Le va-et-vient entre le secteur public et le secteur privé est courant aux États-Unis. Toutefois, depuis quelques années, s’est ajoutée une privatisation sans précédent des fonctions de l’armée et des services secrets.
Le journaliste indépendant Tim Shorrock estime que les États-Unis contractent au privé environ la moitié du budget annuel des 16 agences de surveillance, lequel s’élève à quelque 45 milliards US$.
Des militaires de carrière tels McConnell, qui ont eu accès aux plus secrets des secrets d’État, se font offrir de très bons salaires par les firmes les plus actives dans le domaine.

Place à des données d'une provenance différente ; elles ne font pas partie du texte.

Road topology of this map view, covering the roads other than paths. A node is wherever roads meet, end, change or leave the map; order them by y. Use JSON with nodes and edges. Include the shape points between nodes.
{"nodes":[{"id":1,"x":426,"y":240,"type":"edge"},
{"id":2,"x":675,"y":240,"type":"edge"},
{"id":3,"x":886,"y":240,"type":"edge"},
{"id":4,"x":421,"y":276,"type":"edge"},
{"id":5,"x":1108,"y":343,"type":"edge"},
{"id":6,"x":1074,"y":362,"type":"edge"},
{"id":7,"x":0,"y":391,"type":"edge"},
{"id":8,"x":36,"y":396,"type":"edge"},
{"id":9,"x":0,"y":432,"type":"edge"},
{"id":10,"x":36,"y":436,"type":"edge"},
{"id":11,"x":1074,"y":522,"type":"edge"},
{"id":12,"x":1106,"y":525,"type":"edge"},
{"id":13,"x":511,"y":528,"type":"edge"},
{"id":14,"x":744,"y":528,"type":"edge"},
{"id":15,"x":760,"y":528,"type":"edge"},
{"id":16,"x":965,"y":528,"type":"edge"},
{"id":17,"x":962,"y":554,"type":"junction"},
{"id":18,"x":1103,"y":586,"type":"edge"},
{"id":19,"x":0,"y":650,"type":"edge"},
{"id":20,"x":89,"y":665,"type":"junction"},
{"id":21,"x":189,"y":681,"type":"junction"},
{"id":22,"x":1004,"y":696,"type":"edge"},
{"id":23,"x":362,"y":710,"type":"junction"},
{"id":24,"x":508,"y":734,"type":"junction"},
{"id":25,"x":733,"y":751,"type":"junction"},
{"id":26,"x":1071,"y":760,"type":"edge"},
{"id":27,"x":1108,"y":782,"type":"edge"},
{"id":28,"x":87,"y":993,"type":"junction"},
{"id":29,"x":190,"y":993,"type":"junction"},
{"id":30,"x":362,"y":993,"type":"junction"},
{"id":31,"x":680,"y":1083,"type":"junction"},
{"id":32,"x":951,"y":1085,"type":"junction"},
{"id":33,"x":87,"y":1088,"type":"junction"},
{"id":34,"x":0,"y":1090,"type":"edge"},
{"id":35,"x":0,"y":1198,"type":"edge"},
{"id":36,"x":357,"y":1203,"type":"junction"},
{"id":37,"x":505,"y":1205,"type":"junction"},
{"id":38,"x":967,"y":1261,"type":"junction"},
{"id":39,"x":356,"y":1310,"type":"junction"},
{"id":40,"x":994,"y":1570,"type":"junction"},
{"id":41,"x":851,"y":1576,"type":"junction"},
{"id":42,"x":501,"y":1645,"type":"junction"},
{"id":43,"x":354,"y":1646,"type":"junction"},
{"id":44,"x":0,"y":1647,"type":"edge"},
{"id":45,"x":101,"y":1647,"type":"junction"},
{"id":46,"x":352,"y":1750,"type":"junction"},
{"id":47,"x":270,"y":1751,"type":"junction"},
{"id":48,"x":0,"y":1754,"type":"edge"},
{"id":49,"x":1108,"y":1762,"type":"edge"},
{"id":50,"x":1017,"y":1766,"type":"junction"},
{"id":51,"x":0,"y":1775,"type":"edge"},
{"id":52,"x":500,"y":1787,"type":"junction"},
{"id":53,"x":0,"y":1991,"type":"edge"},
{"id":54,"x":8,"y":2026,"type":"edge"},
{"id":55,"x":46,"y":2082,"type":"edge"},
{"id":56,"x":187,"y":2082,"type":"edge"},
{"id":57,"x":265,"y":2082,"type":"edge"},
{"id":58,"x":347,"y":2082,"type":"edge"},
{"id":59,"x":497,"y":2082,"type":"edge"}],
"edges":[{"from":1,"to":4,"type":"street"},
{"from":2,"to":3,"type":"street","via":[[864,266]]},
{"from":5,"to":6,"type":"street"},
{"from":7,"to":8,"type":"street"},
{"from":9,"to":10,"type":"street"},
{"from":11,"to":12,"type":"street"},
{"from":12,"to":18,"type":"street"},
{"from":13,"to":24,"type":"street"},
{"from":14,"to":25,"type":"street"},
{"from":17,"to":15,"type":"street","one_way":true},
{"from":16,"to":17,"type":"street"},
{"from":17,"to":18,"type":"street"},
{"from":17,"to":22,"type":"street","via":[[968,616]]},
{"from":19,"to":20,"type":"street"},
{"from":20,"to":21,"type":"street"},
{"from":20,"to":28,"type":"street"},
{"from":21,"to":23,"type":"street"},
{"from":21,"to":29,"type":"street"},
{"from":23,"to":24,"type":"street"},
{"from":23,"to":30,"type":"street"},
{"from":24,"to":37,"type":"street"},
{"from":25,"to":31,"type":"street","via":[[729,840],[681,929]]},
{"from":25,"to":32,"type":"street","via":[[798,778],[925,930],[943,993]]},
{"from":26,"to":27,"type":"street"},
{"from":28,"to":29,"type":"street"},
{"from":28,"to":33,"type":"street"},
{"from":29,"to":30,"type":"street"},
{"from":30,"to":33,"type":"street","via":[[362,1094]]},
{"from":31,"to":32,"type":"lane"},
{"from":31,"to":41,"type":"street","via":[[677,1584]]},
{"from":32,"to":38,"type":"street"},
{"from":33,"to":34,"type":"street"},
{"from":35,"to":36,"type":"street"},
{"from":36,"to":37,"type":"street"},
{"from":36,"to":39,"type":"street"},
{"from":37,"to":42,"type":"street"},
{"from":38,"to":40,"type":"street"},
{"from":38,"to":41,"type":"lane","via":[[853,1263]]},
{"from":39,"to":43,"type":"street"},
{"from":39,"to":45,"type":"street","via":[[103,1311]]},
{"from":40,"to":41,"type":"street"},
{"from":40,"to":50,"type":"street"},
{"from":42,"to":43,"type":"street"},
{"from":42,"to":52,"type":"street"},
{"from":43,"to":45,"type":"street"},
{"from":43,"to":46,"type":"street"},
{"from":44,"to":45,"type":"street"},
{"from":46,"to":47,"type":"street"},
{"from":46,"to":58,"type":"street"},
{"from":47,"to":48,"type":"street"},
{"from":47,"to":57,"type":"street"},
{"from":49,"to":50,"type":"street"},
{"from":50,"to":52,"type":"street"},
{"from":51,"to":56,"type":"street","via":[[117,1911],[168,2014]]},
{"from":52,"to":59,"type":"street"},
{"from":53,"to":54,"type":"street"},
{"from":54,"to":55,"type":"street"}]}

Les premiers mots de McConnell à la presse en disent long sur sa vision du service civil : « I plan to continue the strong emphasis on integration of the community to better serve all of our customers . » (Democracy Now ! Mike McConnell, Booz Allen and the Privatization of Intelligence.)
C’est un vieil ami qui a approché McConnell pour le poste de directeur de la National Intelligence, l’agence qui chapeaute toutes les agences de sécurité. Cet ami est lui-même féru de l’art de mélanger intérêt personnel et intérêt public. Il se nomme Dick Cheney.
Selon l’enquête menée par Shorrock, les firmes privées mêlées à la sécurité nationale ont une très mauvaise réputation quand il est question de respect de la vie privée. Mais l’exécutif américain peut, en revanche, compter sur leur totale loyauté. Ce ne sont pas ces firmes qui vont s’opposer à une opération douteuse au nom de l’éthique publique. Le client a toujours raison.
C’est pour faire face aux avancées technologiques de la fin des années 1990 que les agences de sécurité américaines ont fait de plus en plus appel au privé. Elles avaient perdu la longueur d’avance qu’elles avaient toujours eue sur le privé.
Mais un autre phénomène a joué. Les administrations américaines n’ont eu de cesse de réduire le personnel de leurs agences. Il a bien fallu que celles-ci se tournent vers le privé dont une bonne partie du personnel venait du secteur public. Il fut d’autant plus facile d’attirer ce personnel qu’il était moins bien payé par le gouvernement.
Shorrock a pu mettre la main sur une information qui en dit long sur le rôle de Booz Allen. Il a découvert que la firme compte parmi son personnel « more than 10,000 TS/SCI cleared personnel ». TS/CSI est le niveau de sécurité le plus élevé.
McConnell était, avant sa nomination, président de l’Intelligence and National Security Alliance (INSA), l’association représentant les sous-traitants de la NSA et de la CIA (Salon.com The spy who came in from the boardroom).